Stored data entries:
——————————

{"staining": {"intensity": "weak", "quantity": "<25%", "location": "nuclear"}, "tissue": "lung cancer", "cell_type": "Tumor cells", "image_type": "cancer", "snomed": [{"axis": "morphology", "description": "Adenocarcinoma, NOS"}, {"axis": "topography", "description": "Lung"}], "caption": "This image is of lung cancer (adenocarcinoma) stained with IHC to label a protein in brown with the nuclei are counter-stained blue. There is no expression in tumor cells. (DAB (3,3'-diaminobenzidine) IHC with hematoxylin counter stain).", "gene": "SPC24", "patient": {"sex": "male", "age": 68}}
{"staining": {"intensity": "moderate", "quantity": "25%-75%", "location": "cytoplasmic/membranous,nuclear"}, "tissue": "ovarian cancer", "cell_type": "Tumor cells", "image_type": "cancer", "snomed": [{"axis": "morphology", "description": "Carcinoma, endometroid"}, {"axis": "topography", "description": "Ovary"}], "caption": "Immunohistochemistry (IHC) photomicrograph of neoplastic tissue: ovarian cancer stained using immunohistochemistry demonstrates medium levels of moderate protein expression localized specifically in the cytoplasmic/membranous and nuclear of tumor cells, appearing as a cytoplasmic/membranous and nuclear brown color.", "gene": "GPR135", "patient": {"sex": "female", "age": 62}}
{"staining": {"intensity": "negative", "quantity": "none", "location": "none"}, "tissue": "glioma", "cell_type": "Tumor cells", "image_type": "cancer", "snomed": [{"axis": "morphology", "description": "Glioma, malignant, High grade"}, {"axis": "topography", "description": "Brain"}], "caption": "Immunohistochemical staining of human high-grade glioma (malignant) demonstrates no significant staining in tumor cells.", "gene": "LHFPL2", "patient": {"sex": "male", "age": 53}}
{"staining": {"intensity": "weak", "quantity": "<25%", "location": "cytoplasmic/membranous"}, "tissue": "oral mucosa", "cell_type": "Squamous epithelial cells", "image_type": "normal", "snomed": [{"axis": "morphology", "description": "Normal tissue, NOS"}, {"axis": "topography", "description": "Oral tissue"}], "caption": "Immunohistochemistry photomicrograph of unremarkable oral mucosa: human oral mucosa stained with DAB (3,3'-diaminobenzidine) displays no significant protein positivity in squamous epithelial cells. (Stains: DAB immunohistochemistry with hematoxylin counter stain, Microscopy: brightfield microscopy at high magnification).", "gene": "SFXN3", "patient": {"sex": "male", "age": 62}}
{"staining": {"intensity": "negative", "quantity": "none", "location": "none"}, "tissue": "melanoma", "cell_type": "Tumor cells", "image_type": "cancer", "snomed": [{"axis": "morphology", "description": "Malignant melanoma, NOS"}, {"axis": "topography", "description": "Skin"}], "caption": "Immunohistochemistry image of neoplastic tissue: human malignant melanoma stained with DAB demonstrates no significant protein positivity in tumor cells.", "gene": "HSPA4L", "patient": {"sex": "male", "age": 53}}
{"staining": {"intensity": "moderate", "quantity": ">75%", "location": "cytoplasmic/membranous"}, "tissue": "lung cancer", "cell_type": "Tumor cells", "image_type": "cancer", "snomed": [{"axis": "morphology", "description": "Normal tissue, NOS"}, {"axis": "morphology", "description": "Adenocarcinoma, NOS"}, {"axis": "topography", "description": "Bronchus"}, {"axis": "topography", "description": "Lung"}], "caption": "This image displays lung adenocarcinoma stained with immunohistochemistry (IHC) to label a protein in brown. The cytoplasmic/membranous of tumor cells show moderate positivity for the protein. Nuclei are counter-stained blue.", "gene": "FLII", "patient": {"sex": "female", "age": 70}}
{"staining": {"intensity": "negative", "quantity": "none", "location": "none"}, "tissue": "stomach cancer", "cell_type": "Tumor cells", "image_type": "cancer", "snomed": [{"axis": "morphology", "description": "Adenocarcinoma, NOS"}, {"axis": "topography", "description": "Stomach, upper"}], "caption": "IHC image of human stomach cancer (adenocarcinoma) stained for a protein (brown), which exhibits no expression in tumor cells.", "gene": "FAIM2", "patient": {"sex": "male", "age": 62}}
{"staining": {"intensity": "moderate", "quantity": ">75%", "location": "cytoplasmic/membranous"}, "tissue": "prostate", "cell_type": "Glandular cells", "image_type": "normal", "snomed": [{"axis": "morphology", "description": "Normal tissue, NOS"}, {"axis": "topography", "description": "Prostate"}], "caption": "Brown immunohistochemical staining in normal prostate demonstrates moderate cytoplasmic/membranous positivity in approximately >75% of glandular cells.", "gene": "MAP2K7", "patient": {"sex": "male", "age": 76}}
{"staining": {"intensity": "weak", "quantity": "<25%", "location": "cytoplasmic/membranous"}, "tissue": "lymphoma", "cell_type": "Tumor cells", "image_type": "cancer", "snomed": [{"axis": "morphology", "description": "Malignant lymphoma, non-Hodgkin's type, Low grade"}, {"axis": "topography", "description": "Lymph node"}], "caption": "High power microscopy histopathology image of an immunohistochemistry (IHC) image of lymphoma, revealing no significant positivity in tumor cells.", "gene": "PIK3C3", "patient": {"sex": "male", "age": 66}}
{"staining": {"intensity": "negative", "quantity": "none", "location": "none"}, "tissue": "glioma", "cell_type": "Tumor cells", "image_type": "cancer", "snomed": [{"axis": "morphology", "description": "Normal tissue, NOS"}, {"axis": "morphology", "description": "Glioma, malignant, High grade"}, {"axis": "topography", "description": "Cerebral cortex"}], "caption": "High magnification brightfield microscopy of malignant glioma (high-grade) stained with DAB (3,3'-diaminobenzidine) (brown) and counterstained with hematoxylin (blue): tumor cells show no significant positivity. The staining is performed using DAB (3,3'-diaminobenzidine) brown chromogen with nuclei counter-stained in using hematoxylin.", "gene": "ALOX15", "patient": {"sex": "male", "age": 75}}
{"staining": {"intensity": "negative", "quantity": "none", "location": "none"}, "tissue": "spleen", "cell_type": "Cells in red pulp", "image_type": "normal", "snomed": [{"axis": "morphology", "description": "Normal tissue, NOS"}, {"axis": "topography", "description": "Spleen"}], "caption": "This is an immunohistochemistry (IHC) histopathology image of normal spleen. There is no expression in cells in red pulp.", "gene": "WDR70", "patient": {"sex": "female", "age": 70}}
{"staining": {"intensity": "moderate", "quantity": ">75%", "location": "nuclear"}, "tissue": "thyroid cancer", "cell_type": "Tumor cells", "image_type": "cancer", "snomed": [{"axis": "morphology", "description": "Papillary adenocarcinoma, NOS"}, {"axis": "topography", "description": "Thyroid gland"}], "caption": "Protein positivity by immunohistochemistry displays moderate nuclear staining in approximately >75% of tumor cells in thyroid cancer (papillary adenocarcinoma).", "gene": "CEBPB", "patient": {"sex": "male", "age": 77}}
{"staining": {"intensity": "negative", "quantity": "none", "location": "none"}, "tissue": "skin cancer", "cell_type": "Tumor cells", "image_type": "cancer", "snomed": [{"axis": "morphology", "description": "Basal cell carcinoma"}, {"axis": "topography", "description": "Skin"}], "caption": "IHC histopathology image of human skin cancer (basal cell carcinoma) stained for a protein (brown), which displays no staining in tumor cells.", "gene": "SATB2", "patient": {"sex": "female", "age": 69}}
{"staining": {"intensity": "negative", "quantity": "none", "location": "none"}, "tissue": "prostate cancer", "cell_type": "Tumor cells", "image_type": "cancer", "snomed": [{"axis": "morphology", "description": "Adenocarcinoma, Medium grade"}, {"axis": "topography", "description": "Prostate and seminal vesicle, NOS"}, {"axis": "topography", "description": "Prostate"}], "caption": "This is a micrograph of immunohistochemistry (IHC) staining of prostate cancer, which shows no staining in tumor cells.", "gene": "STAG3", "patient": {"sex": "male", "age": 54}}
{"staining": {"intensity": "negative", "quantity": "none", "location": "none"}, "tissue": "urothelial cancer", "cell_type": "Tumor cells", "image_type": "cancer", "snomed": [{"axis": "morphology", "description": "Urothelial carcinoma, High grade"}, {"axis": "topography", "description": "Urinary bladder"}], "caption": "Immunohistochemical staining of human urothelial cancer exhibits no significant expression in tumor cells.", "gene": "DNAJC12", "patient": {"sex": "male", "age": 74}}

——————————

YOUR INSTRUCTIONS:
Please return the lines above exactly, from the first one down to the line with "(IHC) photomicrograph of", and stop after that line.

SOLUTION FOR THIS EXERCISE:
{"staining": {"intensity": "weak", "quantity": "<25%", "location": "nuclear"}, "tissue": "lung cancer", "cell_type": "Tumor cells", "image_type": "cancer", "snomed": [{"axis": "morphology", "description": "Adenocarcinoma, NOS"}, {"axis": "topography", "description": "Lung"}], "caption": "This image is of lung cancer (adenocarcinoma) stained with IHC to label a protein in brown with the nuclei are counter-stained blue. There is no expression in tumor cells. (DAB (3,3'-diaminobenzidine) IHC with hematoxylin counter stain).", "gene": "SPC24", "patient": {"sex": "male", "age": 68}}
{"staining": {"intensity": "moderate", "quantity": "25%-75%", "location": "cytoplasmic/membranous,nuclear"}, "tissue": "ovarian cancer", "cell_type": "Tumor cells", "image_type": "cancer", "snomed": [{"axis": "morphology", "description": "Carcinoma, endometroid"}, {"axis": "topography", "description": "Ovary"}], "caption": "Immunohistochemistry (IHC) photomicrograph of neoplastic tissue: ovarian cancer stained using immunohistochemistry demonstrates medium levels of moderate protein expression localized specifically in the cytoplasmic/membranous and nuclear of tumor cells, appearing as a cytoplasmic/membranous and nuclear brown color.", "gene": "GPR135", "patient": {"sex": "female", "age": 62}}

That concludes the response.